Anyway, one of the doctors is shot dead on the spot, but Sienna Brooks (who as luck would have it turns out to be a child genius with an abnormally smart capacity to retain information) is quick to act and helps Langdon escape. Thus the pace of the story is set as they spend the rest of the novel running away from various organisations and people in order to save their lives. Oh, and the world too. Obviously.

In standard Dan Brown fashion, Langdon discovers that he is in possession of something that determines the fate of the world. In this case, it is a small canister administered by a psychotic Swiss multimillionaire who believes it is his moral duty to wipe out half of the world’s population so to secure the continuation of the human species in the long run. The multimillionaire also happens to be a mastermind when it comes to cryptic messages and trails that all circumscribe Dante’s Inferno, a poem that vividly depicts the various levels of hell.

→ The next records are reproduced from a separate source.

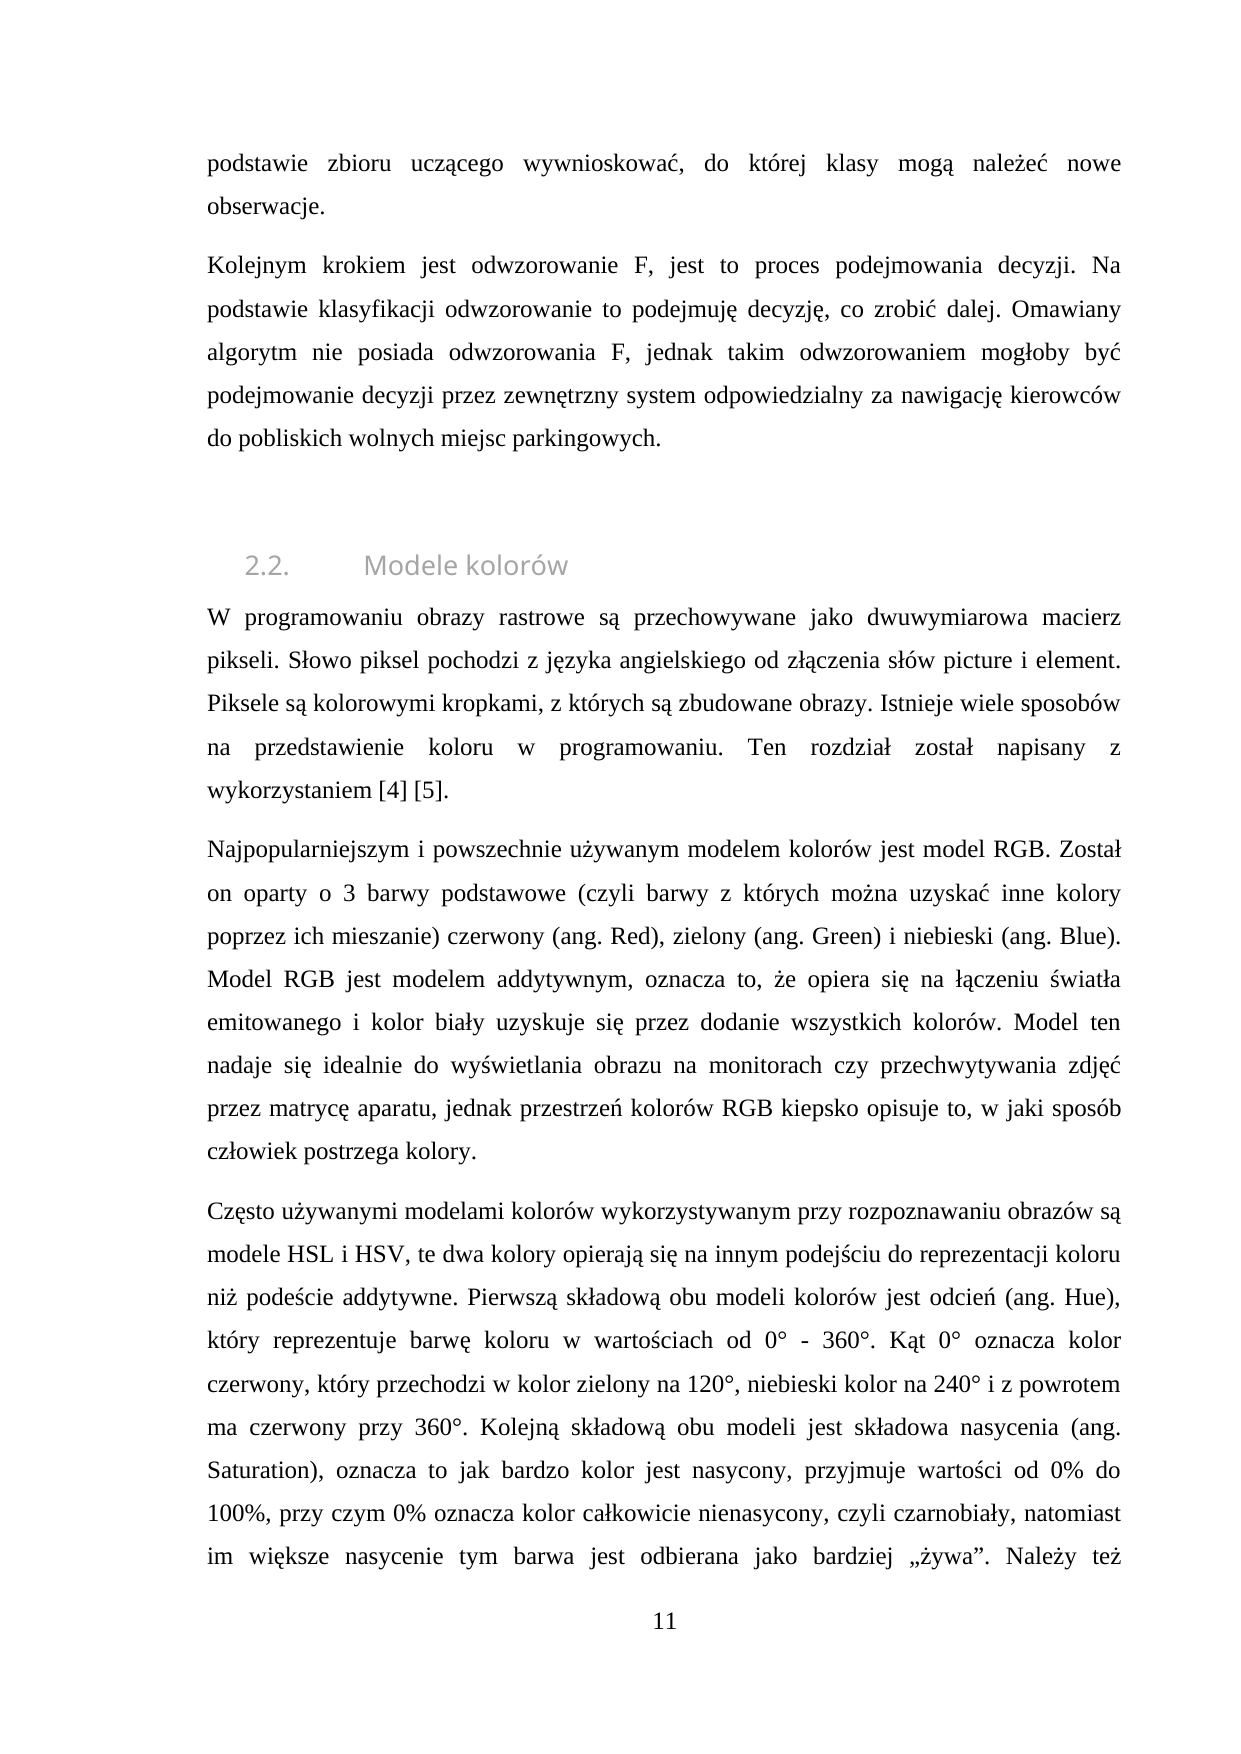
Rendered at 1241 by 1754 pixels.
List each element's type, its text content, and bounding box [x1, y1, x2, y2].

text W programowaniu obrazy rastrowe są przechowywane jako dwuwymiarowa macierz pikseli. Słowo piksel pochodzi z języka angielskiego od złączenia słów picture i element. Piksele są kolorowymi kropkami, z których są zbudowane obrazy. Istnieje wiele sposobów na przedstawienie koloru w programowaniu. Ten rozdział został napisany z wykorzystaniem [4] [5]. [207, 602, 1122, 803]
text podstawie zbioru uczącego wywnioskować, do której klasy mogą należeć nowe obserwacje. [207, 148, 1122, 219]
list Modele kolorów [244, 547, 1122, 584]
text Kolejnym krokiem jest odwzorowanie F, jest to proces podejmowania decyzji. Na podstawie klasyfikacji odwzorowanie to podejmuję decyzję, co zrobić dalej. Omawiany algorytm nie posiada odwzorowania F, jednak takim odwzorowaniem mogłoby być podejmowanie decyzji przez zewnętrzny system odpowiedzialny za nawigację kierowców do pobliskich wolnych miejsc parkingowych. [207, 251, 1122, 452]
text Często używanymi modelami kolorów wykorzystywanym przy rozpoznawaniu obrazów są modele HSL i HSV, te dwa kolory opierają się na innym podejściu do reprezentacji koloru niż podeście addytywne. Pierwszą składową obu modeli kolorów jest odcień (ang. Hue), który reprezentuje barwę koloru w wartościach od 0° - 360°. Kąt 0° oznacza kolor czerwony, który przechodzi w kolor zielony na 120°, niebieski kolor na 240° i z powrotem ma czerwony przy 360°. Kolejną składową obu modeli jest składowa nasycenia (ang. Saturation), oznacza to jak bardzo kolor jest nasycony, przyjmuje wartości od 0% do 100%, przy czym 0% oznacza kolor całkowicie nienasycony, czyli czarnobiały, natomiast im większe nasycenie tym barwa jest odbierana jako bardziej „żywa”. Należy też [207, 1196, 1122, 1570]
text Najpopularniejszym i powszechnie używanym modelem kolorów jest model RGB. Został on oparty o 3 barwy podstawowe (czyli barwy z których można uzyskać inne kolory poprzez ich mieszanie) czerwony (ang. Red), zielony (ang. Green) i niebieski (ang. Blue). Model RGB jest modelem addytywnym, oznacza to, że opiera się na łączeniu światła emitowanego i kolor biały uzyskuje się przez dodanie wszystkich kolorów. Model ten nadaje się idealnie do wyświetlania obrazu na monitorach czy przechwytywania zdjęć przez matrycę aparatu, jednak przestrzeń kolorów RGB kiepsko opisuje to, w jaki sposób człowiek postrzega kolory. [207, 834, 1122, 1165]
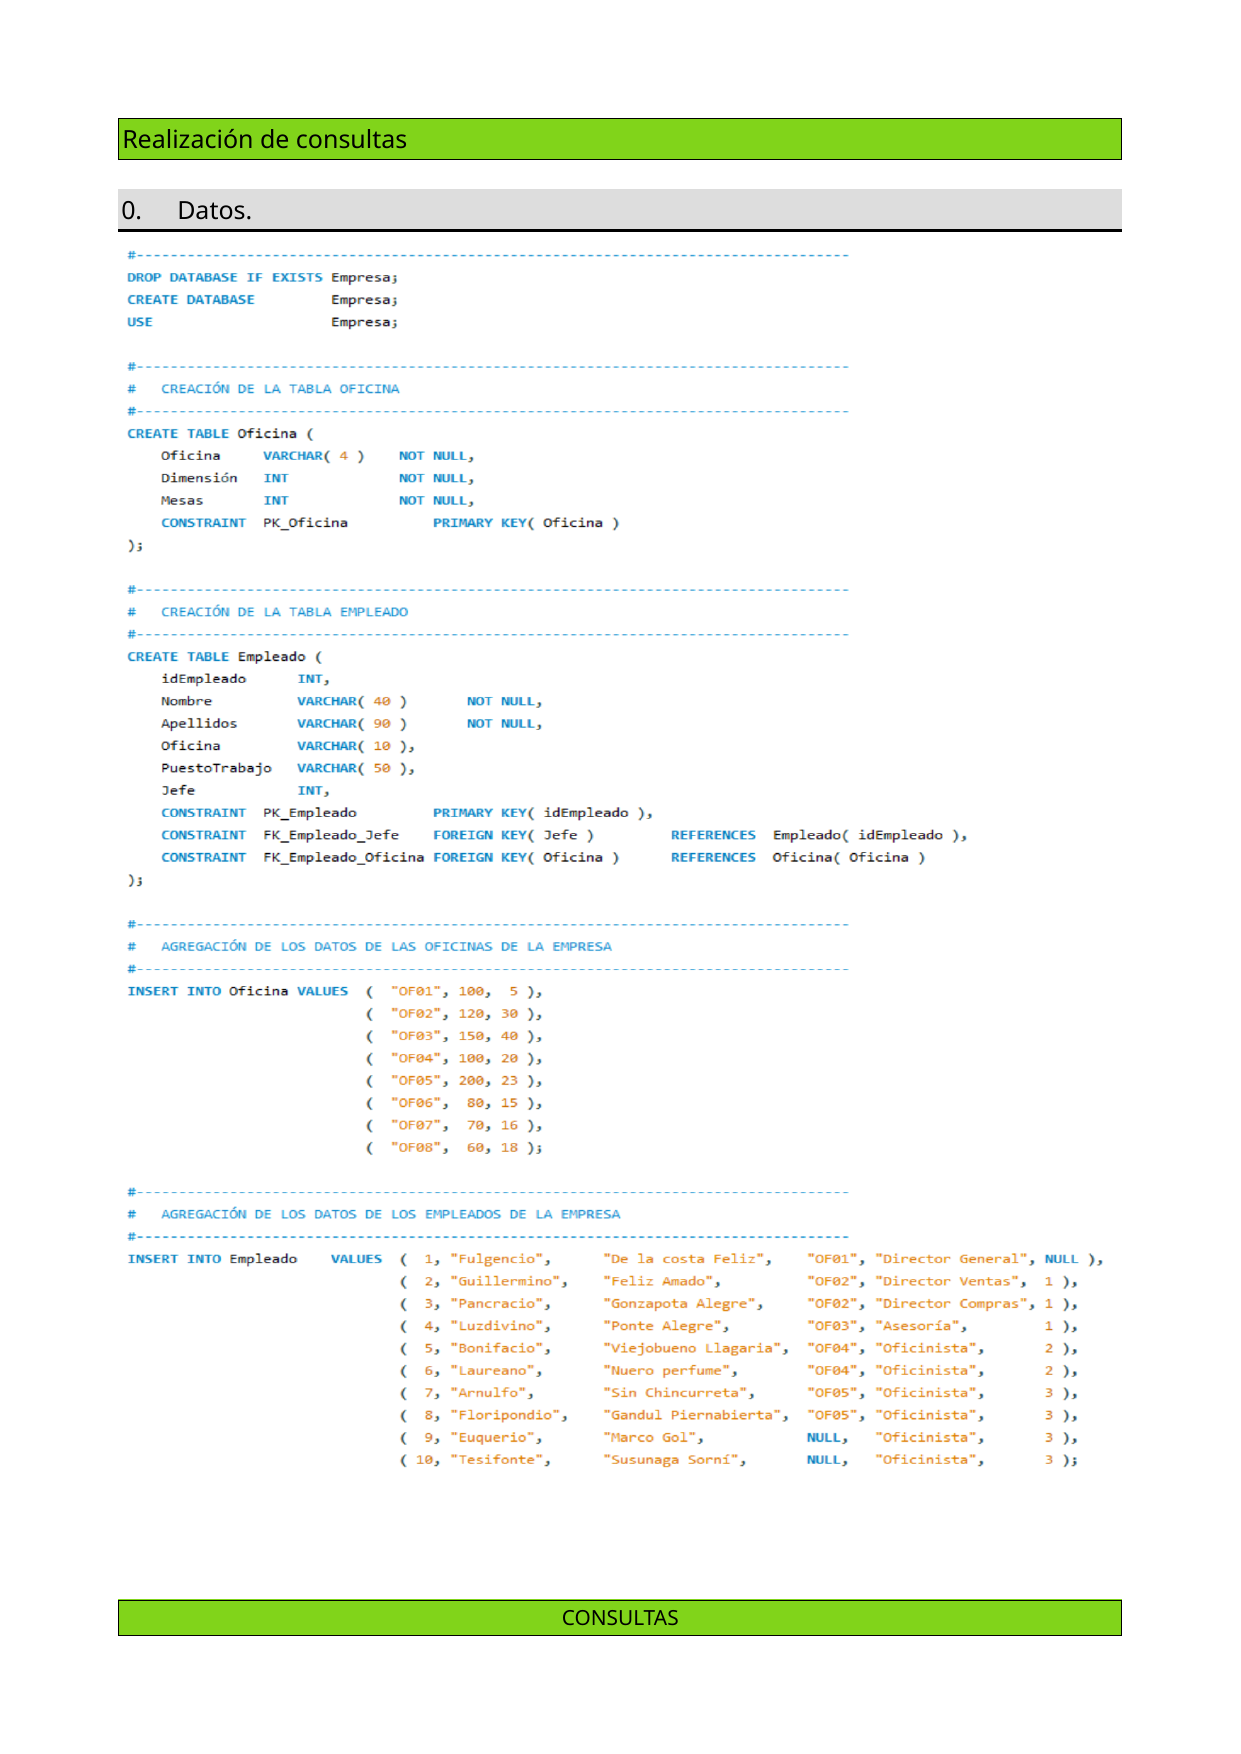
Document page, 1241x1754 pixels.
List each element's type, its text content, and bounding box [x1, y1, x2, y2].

Now, I’m not quite sure how to critique this particular book. I think the best way to describe any Dan Brown book is by calling it “interesting and informative.” When reading any of his books, the reader will not be disappointed by the series of historic facts that Brown offers. I thoroughly enjoy the information on art and history, however, as far as literature goes… Dan Brown is more of an historian, not a writer. And having read The Davinci Code, Angels and Demons, and Digital Fortress, I have to say that things are starting to get a bit redundant. 

It’s almost as if Brown has a checklist when writing his novels:

1. Robert Langdon discovers mysterious artifact.

2. He meets a female character who always has a twisted past or some kind of self-esteem issue.

3. He discovers that the fate of the world rests on his shoulders.

4. He learns that not only do the forces of evil have psychotic urges related to religion, but they have a penchant for playing games, a favourite being: hide and seek.

5. Langdon and the said female are on a race against time.

Will they save the day?

OH THE MYSTERY! 

I like my books raw, layered, and smart. The only thing smart about Inferno is the encyclopedic quality it harbours in terms of shitting out piles and piles of factual information. For first time Dan Brown readers, I reckon it makes for a fun and suspenseful read. But for veterans, don’t expect anything novel (pun absolutely intended). I feel Brown is trying to establish Robert Langdon as a new-age Sherlock Holmes… but my own verdict is that the character lacks the flare to hold that rank. There are too many coincidences, and the events that unfold around Robert Langdon trigger the arched eye-brow cynicism that expresses that dreaded reader response: “AS IF!”